■ What is required: Rewrite every line of text in the entries below as a numbered list, skipping any blank lines. Leave the pictures out of your answer.

Extracted records:
=======

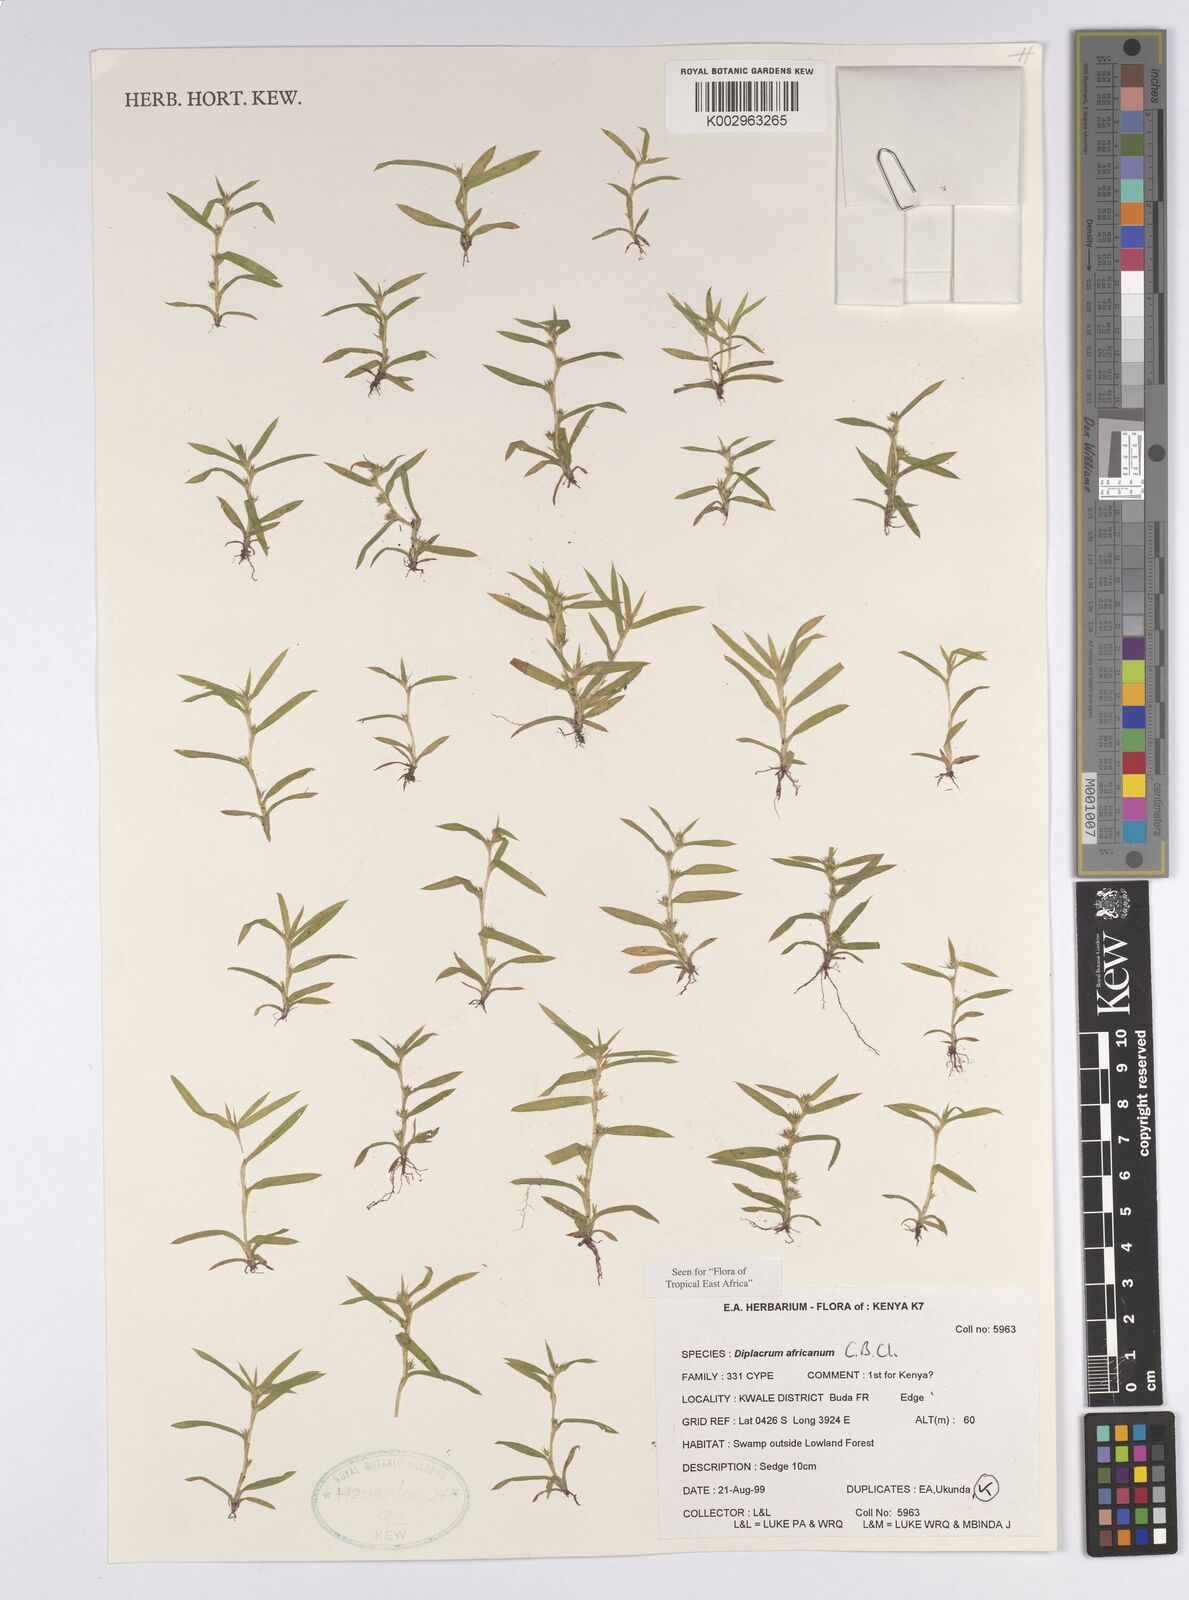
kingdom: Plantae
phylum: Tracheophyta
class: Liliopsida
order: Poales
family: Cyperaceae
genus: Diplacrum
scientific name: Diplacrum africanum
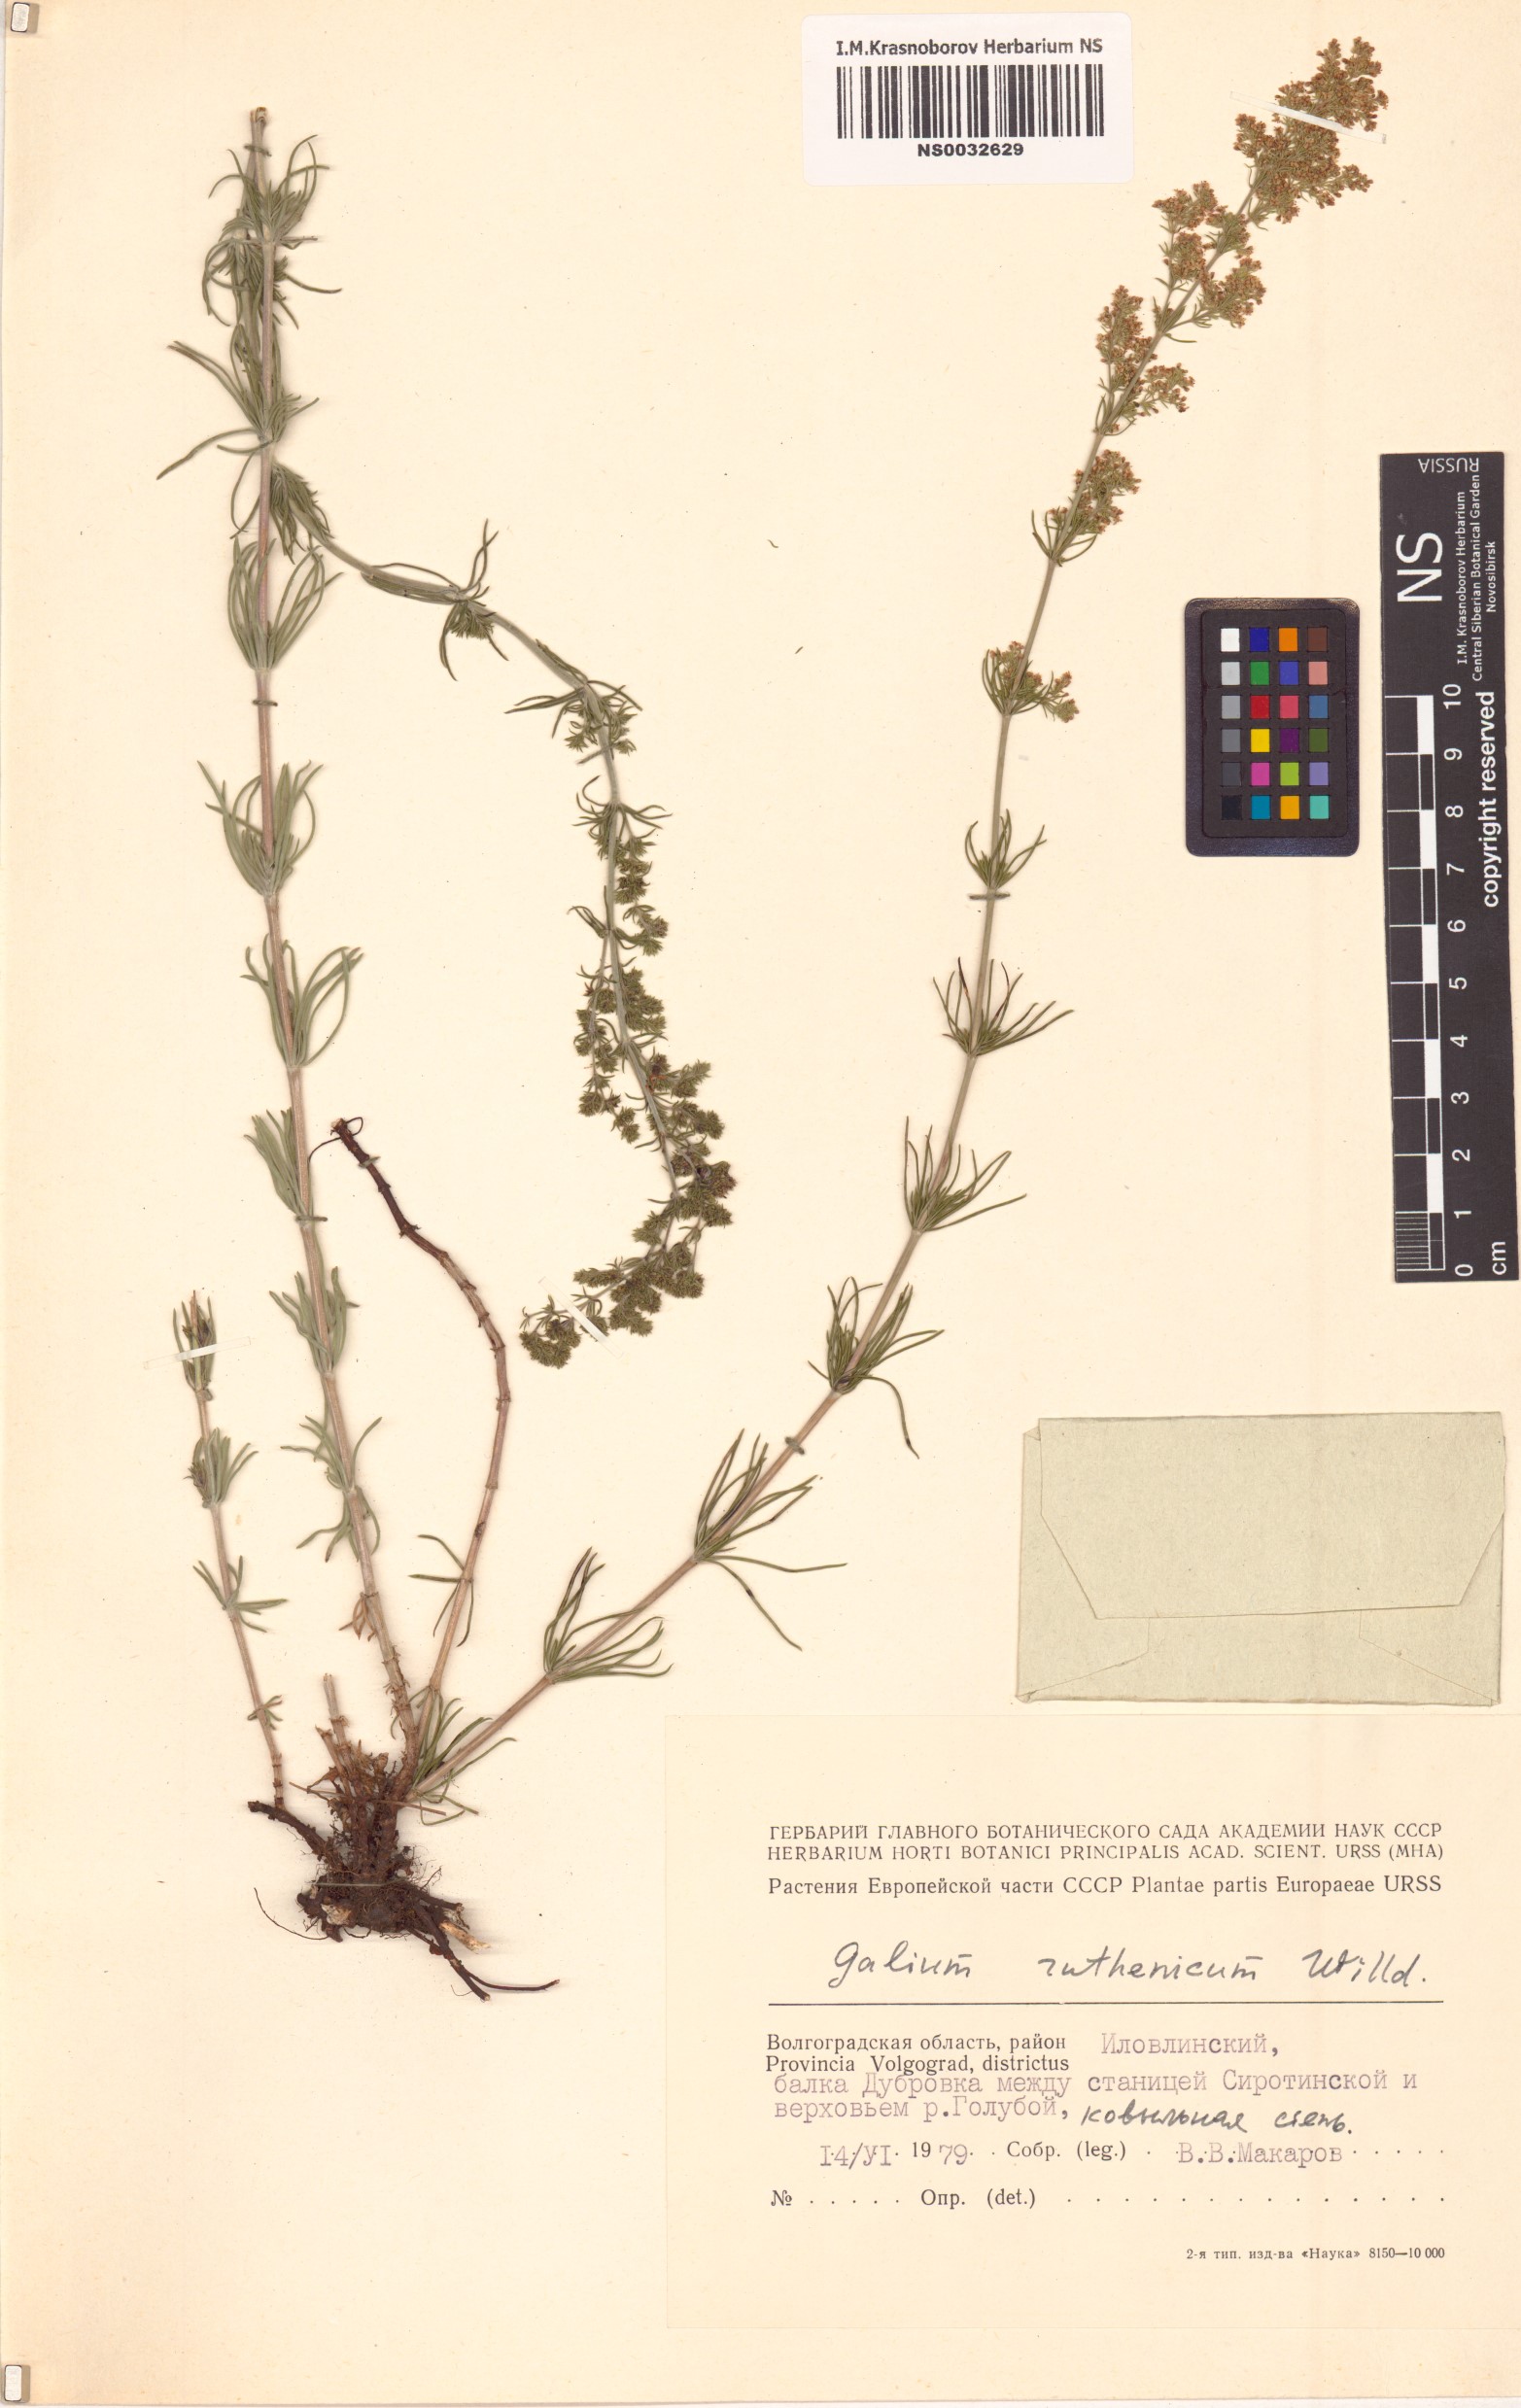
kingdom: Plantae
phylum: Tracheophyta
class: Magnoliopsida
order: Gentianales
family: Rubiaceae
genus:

=======

■ The solution:
1. kingdom: Plantae
2. phylum: Tracheophyta
3. class: Liliopsida
4. order: Poales
5. family: Cyperaceae
6. genus: Diplacrum
7. scientific name: Diplacrum africanum
8. kingdom: Plantae
9. phylum: Tracheophyta
10. class: Magnoliopsida
11. order: Gentianales
12. family: Rubiaceae
13. genus:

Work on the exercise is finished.